Nurturing Resilience and Post-Traumatic Growth 173
Conclusion
I invite you to take a moment to reflect upon your own process of reading this book. In what ways
do you imagine this content will assist you in your work with your clients? What barriers might
arise that inhibit your ability to integrate these practices into your work? And what would best
support you to continue to thrive in your work with clients who have experienced trauma? Perhaps
you would like to seek out additional supervision aligned with this mind-body treatment model.

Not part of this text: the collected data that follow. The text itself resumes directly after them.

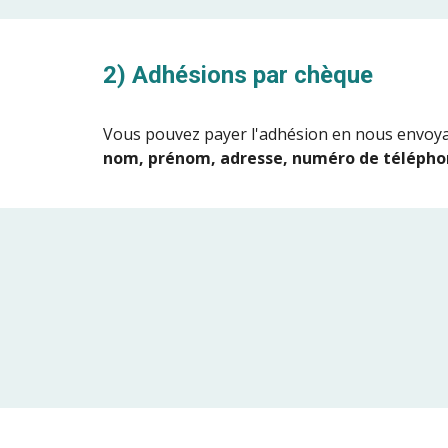
2) Adhésions par chèque
Vous pouvez payer l'adhésion en nous envoya
nom, prénom, adresse, numéro de télépho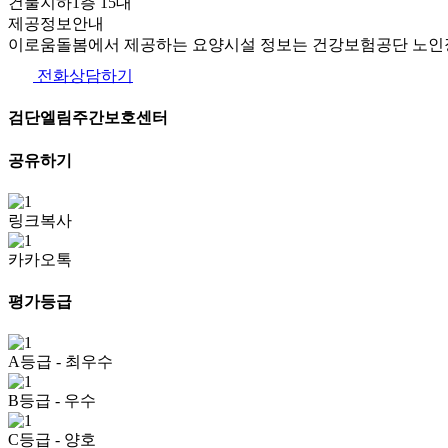
건물지하1층 15대
제공정보안내
이로움돌봄에서 제공하는 요양시설 정보는 건강보험공단 노인장
전화상담하기
검단엘림주간보호센터
공유하기
링크복사
카카오톡
평가등급
A등급
- 최우수
B등급
- 우수
C등급
- 양호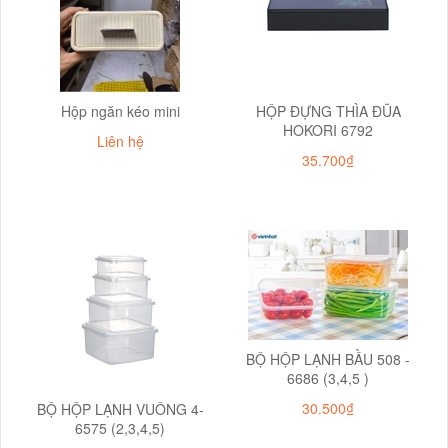
Hộp ngăn kéo mini
HỘP ĐỰNG THÌA ĐŨA
HOKORI 6792
Liên hệ
35.700₫
BỘ HỘP LẠNH BẦU 508 -
6686 (3,4,5 )
30.500₫
BỘ HỘP LẠNH VUÔNG 4-
6575 (2,3,4,5)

Or maybe you will decide to further your education through additional trainings. I also suggest
that you to return to this book regularly. You might find yourself revisiting particular passages
or healing practices that illuminate another perspective or that help you feel refreshed when you
feel fatigued.
Most importantly, I encourage you to stay the course when the path to healing seems to take
unexpected twists and turns. Recovery from trauma, especially C-PTSD, is rarely linear. However,
there is growth and healing on the other side. Each insight or new positive development makes
a difference. In time, these seemingly insignificant moments of growth accumulate and help
your clients develop trust in the process and in themselves. Moreover, my hope is that you feel
supported to grow through your work with your clients. In closing, I would like to personally
thank you for your willingness to turn toward the suffering of others—your commitment to
bringing care and compassion to the world makes a difference.